Passage for review:
--- START ---
# Brought home my new P99 today, what model is it?



## rogue007 (Jan 8, 2007)

I know I have a P99 AS model, DA/SA...........but what year model is it?


----------



## uncut (May 6, 2006)

Is that NIB.... it looks nice... 
on the frame or slide should be a 2 letter date code

a b c d e f g h i k 
0 1 2 3 4 5 6 7 8 9

this will give you the last 2 #'s of the year....


----------



## Shipwreck (Jan 26, 2006)

Yes, my last one was AG - 2006.

But, that is a pre 2003 frame. SOme people don't like the new frames and want the old style frames like that.

I saw an A/S for sale a few months ago - new with the older frame. I like the new frame. But as U can see from the poll in the Walther section - many people like that original frame style


----------



## rogue007 (Jan 8, 2007)

Thanks but I just found it on here......http://www.praxagora.com/lunde/WaltherP99FAQ/

It is a 02 model and barely fired, only one small scratch on the rear of the slide.

Right now it is loaded with 11rds of Federal Hydrashock............I just ordered 8 16rd SW99 mags for it.


----------



## Shipwreck (Jan 26, 2006)

Hell, I've seen many NIB P99s with scratches on the slide - that's not that big of a deal when U think of that.

Of course, I hate scratching mine  

Hard chrome that slide and no more scratches


----------



## rogue007 (Jan 8, 2007)

Why hardchrome it when it is tennifer'd.................:smt023


----------



## Shipwreck (Jan 26, 2006)
--- END ---
Page contents, transcribed
--- START ---
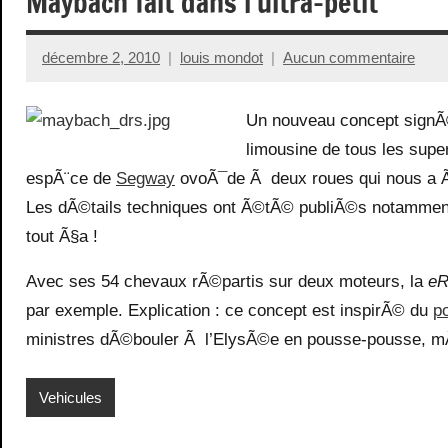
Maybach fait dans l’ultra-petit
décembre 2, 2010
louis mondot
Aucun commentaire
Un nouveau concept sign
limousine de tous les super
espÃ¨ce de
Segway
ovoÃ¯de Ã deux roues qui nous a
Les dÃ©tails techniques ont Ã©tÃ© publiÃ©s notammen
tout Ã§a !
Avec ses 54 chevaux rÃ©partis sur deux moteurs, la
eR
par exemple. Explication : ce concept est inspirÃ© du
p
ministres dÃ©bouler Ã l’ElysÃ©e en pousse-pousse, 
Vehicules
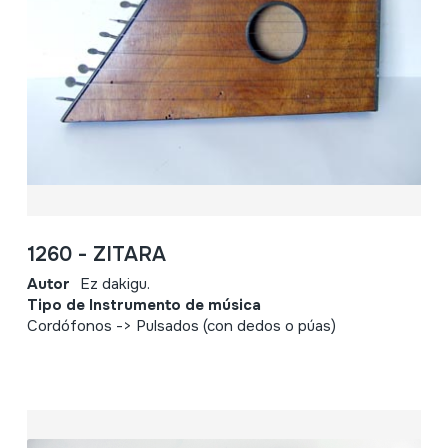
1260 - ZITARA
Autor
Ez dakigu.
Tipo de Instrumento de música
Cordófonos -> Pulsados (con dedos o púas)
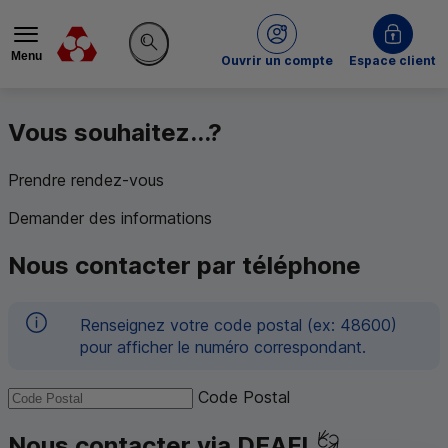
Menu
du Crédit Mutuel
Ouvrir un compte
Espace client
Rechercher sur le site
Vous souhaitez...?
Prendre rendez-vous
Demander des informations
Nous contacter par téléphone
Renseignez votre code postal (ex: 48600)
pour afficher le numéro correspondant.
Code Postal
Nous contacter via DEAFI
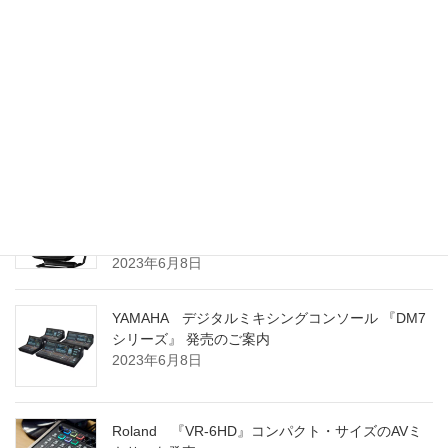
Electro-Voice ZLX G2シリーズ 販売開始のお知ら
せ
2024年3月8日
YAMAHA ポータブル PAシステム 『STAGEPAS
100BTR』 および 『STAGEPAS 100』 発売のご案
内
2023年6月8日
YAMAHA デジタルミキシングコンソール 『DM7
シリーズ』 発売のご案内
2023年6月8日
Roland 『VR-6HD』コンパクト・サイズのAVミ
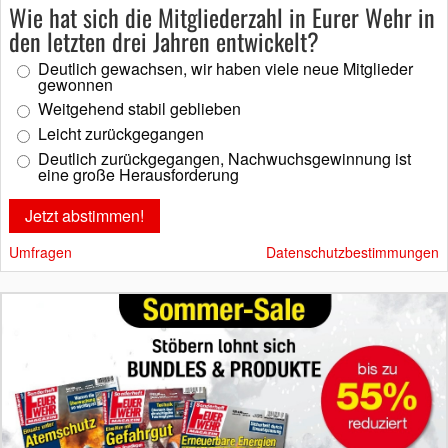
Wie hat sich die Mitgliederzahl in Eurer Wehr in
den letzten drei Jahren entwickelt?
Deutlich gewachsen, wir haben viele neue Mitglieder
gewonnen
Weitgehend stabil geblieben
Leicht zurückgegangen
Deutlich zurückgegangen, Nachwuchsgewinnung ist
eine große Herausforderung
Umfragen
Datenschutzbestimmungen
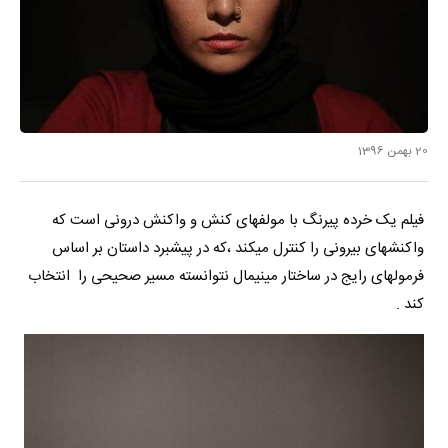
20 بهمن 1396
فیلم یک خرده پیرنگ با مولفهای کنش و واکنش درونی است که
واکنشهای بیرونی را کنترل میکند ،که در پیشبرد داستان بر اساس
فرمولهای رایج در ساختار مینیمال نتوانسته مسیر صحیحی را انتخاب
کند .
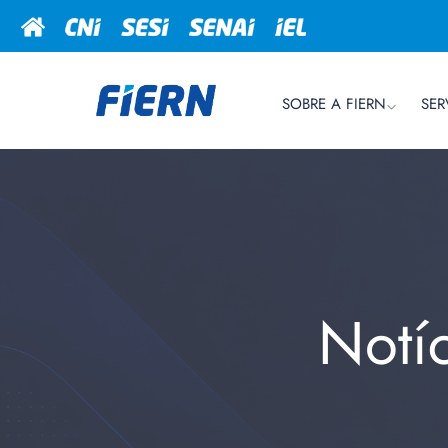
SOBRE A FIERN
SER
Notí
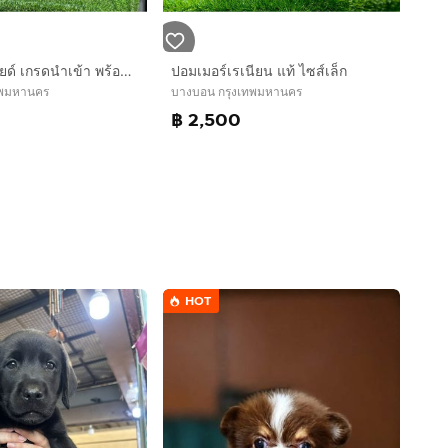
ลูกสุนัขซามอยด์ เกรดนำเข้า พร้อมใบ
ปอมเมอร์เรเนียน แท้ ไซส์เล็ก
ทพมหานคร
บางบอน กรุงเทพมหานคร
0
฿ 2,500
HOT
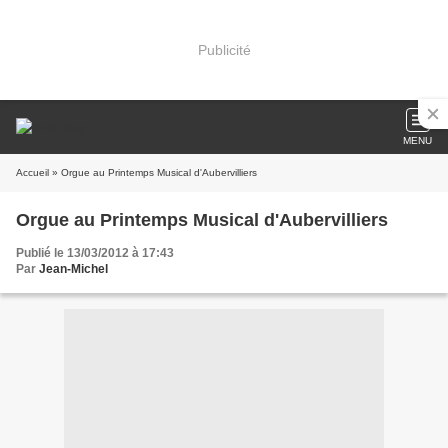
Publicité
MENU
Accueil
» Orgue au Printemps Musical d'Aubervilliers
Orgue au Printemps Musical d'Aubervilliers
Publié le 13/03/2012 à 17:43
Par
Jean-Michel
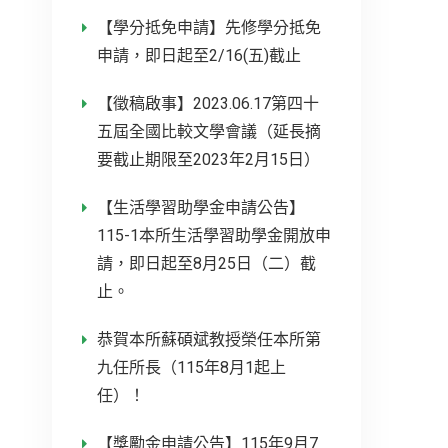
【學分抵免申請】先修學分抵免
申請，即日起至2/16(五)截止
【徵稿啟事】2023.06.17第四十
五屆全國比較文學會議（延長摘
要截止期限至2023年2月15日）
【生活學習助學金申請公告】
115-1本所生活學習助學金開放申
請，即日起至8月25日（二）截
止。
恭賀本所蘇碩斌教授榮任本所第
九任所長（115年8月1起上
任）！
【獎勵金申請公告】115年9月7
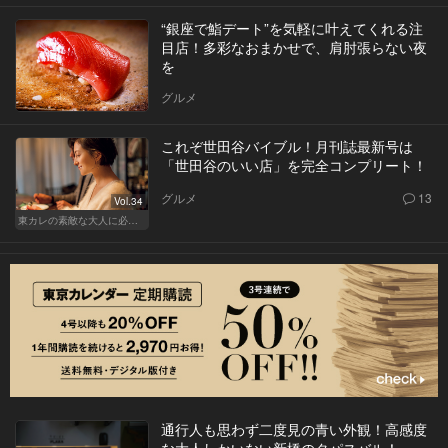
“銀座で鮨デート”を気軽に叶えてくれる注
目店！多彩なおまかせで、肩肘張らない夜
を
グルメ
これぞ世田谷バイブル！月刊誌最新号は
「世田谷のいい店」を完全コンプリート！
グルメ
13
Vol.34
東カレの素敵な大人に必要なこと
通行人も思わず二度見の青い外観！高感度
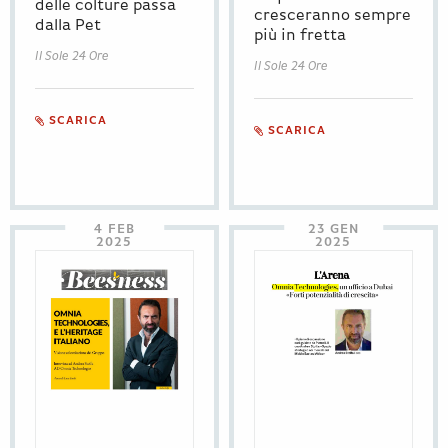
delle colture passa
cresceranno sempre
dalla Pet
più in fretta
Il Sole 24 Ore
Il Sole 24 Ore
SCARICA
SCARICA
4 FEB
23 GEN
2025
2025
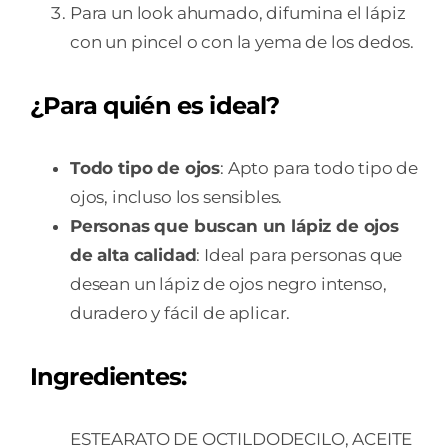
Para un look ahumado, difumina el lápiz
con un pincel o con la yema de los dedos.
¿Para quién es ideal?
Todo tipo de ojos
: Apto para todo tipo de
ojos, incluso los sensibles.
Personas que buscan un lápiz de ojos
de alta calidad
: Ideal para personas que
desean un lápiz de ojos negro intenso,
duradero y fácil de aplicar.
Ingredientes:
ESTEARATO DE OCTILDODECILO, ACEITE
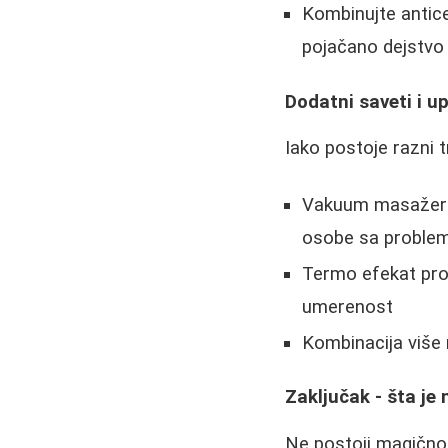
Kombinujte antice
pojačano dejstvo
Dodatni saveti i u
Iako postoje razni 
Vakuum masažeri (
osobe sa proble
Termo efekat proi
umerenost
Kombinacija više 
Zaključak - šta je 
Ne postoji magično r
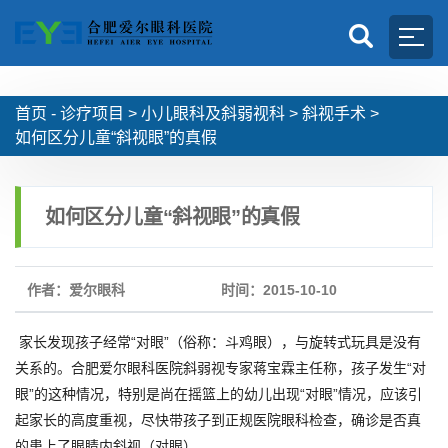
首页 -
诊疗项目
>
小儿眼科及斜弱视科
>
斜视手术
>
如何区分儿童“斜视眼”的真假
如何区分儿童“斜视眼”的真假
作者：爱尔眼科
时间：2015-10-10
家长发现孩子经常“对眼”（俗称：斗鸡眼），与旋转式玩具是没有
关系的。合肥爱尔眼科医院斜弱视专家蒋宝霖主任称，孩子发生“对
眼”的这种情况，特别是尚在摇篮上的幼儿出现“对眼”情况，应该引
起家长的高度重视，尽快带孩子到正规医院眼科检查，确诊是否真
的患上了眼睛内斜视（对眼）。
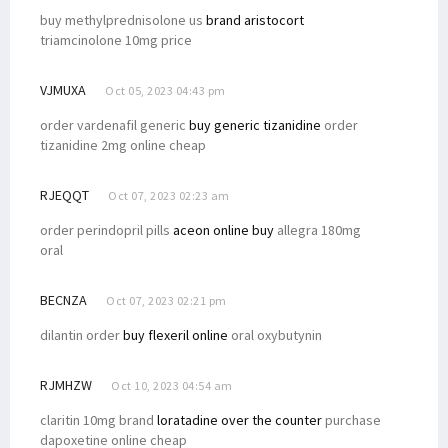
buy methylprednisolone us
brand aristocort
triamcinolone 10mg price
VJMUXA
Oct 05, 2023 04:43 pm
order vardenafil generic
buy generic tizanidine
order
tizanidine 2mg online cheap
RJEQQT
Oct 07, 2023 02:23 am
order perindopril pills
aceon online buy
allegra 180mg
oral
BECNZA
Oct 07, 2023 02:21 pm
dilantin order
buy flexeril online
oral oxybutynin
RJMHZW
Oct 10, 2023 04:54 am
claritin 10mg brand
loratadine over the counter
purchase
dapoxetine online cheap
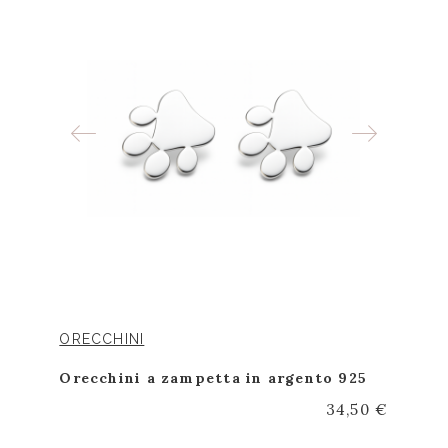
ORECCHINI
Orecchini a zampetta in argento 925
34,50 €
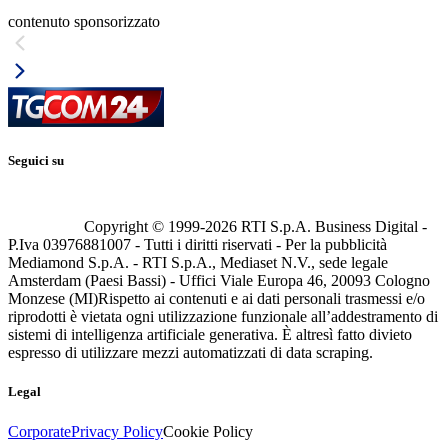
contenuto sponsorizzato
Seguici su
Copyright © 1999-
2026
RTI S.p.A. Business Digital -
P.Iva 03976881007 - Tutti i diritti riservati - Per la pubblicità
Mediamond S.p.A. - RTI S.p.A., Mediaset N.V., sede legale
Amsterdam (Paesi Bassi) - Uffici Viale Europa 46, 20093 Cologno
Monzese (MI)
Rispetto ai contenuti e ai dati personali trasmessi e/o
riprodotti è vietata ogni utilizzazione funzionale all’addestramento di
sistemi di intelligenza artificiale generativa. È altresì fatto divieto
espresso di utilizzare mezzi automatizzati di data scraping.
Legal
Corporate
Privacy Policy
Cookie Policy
--- END ---
Tasks to complete:
- a) In the P99 forum thread, shorten the paragraph that begins "I saw an A/S for sale a few months ago" and keep its main facts.
- b) Carry on the P99 forum thread from its final line.

Your responses:
- a) A few months ago I saw a new A/S with the older frame for sale. I prefer the new frame, but the poll in the Walther section shows that many people like the original frame style.

- b)
rogue007 said:


> Why hardchrome it when it is tennifer'd.................:smt023


The tennifer underneath prevents rusting and such. But the outter black coating on top of the tennifer does scratch. I got holster ware in about two weeks from using my Bianchi holster (it was brand new at the time).

A Glock usually takes longer to scratch. But, I carried a GLock 26 for 8 years, and it too gets holster wear (they are not impervious). Granted U are not scratching the tennifer, but just the carbon coating. But still, its permanently scratched.

The tennifer is still under the hard chrome. But, the hard chrome cannot be scratched unless U rub it with a metal object or if U drag it along the cement.

Over a year of carrying my P99c hard chromed, and not a mark on it


----------



## Shipwreck (Jan 26, 2006)

Also - I love the 2 tone look, personally 

I did my 1st two. When I got my fullsize A/S, I sent it off to get hard chromed after 1 range trip. If I ever got any other P99s, I'd have to hard chrome them too


----------



## 10mm Sonny (Jan 5, 2007)

The "walther" & "p99" stamping look identical to the stamps on my newly acquired `01... Which is currently at Tripp getting hard chromed.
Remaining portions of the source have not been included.